____ Sayfa Alıntısı

Falafel dürüm ise Firerroom Ataşehir’in vejetaryen müşterilerini mutlu edebilecek bir çalışması. Evet lezzetli bir yemek, ama benim gibi bir carnivore’un asla birinci tercihi olmayacak bir yemek. Ne demek istediğimi beni tanıyanlar bilir.
Bunların dışında bir de Kaburga Taco indirdim mideye ve gerçekten çok hoşuma gitti. Tütsülenmiş dana kaburga, ev yapımı acılı BBQ soslu meksika fasülyesi, ekşi krema, mor lahana turşusu, marul, kırmızı soğan turşusu ve kişniş ile lezzetlenmiş bu karışım taco sevenler için biçilmiş kaftan diyebilirim. 12 saat pişen dana kaburganın insanoğlunun en önemli buluşlarından birisi olduğuna inanıyorum bendeniz. Ufak bir not: Acıdan hazzetmeyenler için sostaki biberin dozu biraz fazla gelebilir. Benim hoşuma gitti, ama yine de uyarmak isterim.

________

*Görevler*
A. Restoran yazısında "Falafel dürüm ise" ile başlayıp "beni tanıyanlar bilir." kısmına kadar devam eden bölümü aynen yazar mısınız?
B. Restoran yazısına göre Kaburga Taco'da hangi malzemeler bulunuyor? Hepsini sıralayın.
C. Restoran yazısını son cümlesinden sonra sürdürür müsünüz?
Ardından gelen listenin yukarıdaki restoran yazısıyla bir bağlantısı yoktur.

____ Verilen Malzeme

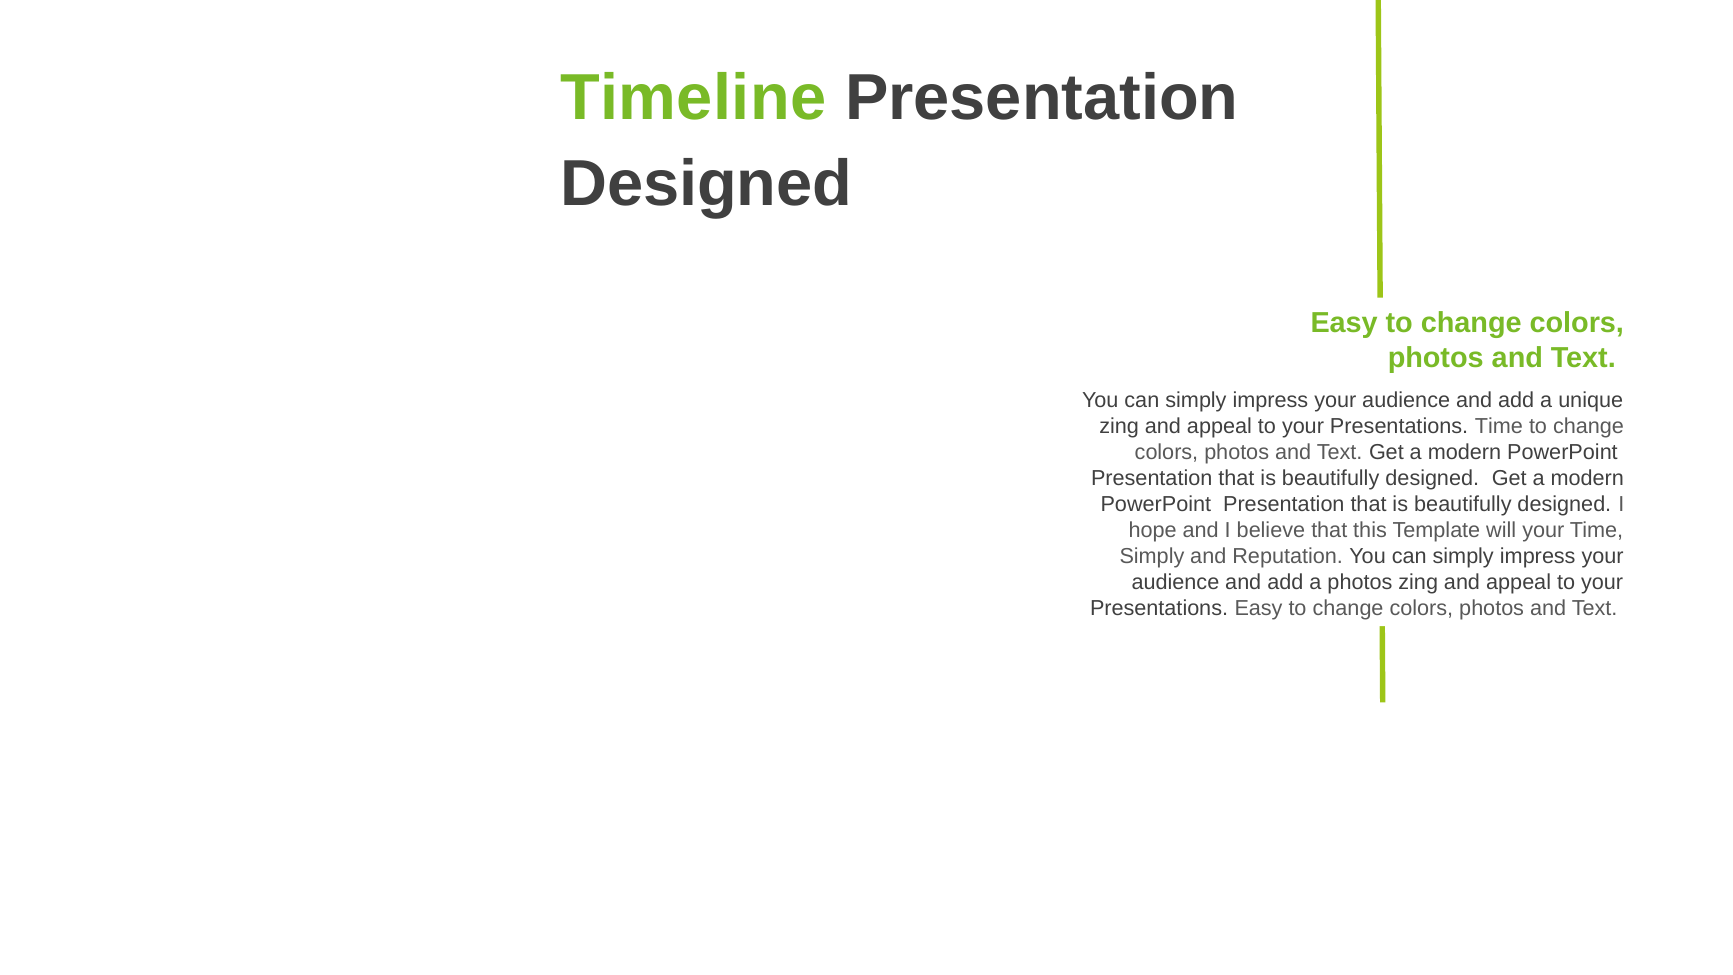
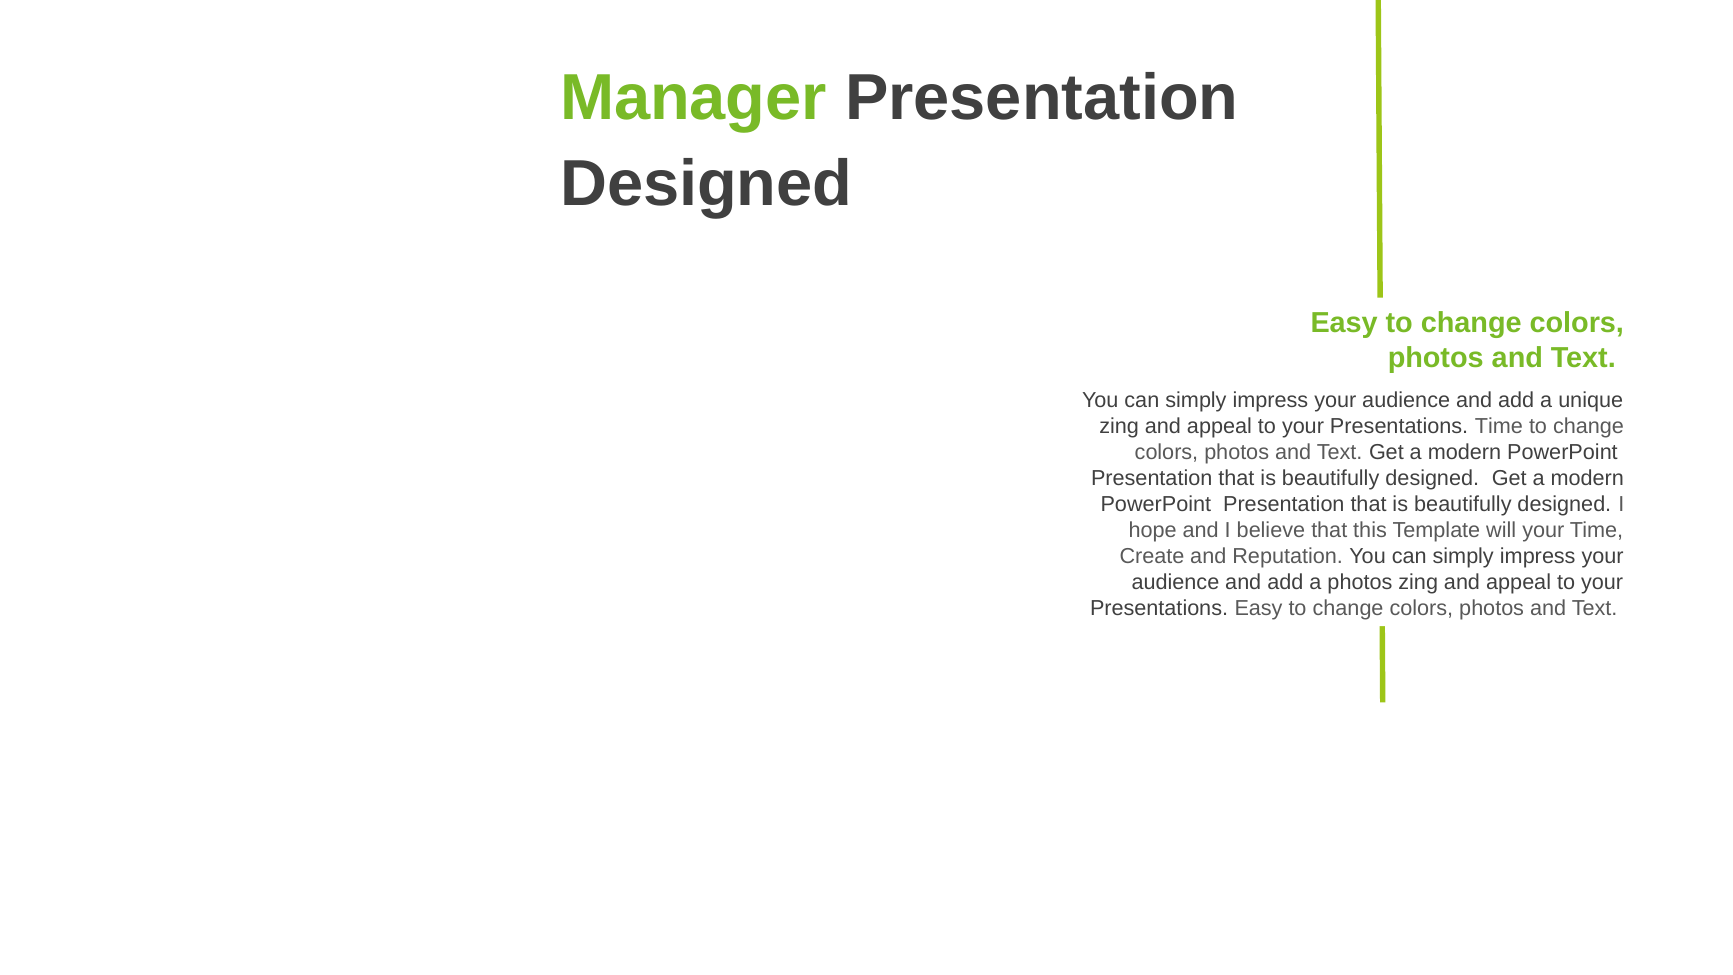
Timeline: Timeline -> Manager
Simply at (1152, 556): Simply -> Create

________

*Sırayla Yanıtlar*
A.
Falafel dürüm ise Firerroom Ataşehir’in vejetaryen müşterilerini mutlu edebilecek bir çalışması. Evet lezzetli bir yemek, ama benim gibi bir carnivore’un asla birinci tercihi olmayacak bir yemek. Ne demek istediğimi beni tanıyanlar bilir.

B.
- Tütsülenmiş dana kaburga
- Ev yapımı acılı BBQ soslu meksika fasülyesi
- Ekşi krema
- Mor lahana turşusu
- Marul
- Kırmızı soğan turşusu
- Kişniş

C.
Bu kadar tuzlu, ekşi ve acılı yemeğin üzerine bir de Churros yedikten sonra iyice kendime geldim diyebilirim. İspanyolların en sevdiğim sokak lezzetlerinden olan bu yemeğin isotlu acı bitter çikolata sosu ve füme tuzlu karamel sosu ile geldiğini ilave edelim buraya. Benim favorim karamelli sos oldu. Bir de içinde patlayan şekerler olan aktif karbonlu dondurma yedim bunların üstüne. Damağım adeta bayram etti.
Günün Yemeği Uygulaması ve Diğer Detaylar
Menü haricinde “Günün Yemeği” uygulaması olduğunu da eklemem gerekiyor. Hatta ayrıntılı olarak vermek gerekirse:
Pazartesi- Salı: Güveçte Uykuluk
Çarşamba- Perşembe: Kuzu Arnavut Ciğeri
Cuma-Cumartesi: Dana Pöçlü Kuru Pilav
Pazar: Atom Kokoreç
gibi yemeklerin servis edildiğini not edin bana kalırsa. Hepsi de insanın ağzını sulandıran cinsten sokak lezzetleri.
Öte yandan mekanda içecek olarak Aktif Karbon Limonata, Özerhisar Marka Ayran, Kilikya Marka Şalgam Suyu deneyimlediğimi de vurgulamak isterim. Limonata tuzlu ve acılı yemeklere güzel bir denge kuruyordu. Diğerleri ise bana kalırsa çok lezzetliydi. Şalgamın acısını da çok sevdim.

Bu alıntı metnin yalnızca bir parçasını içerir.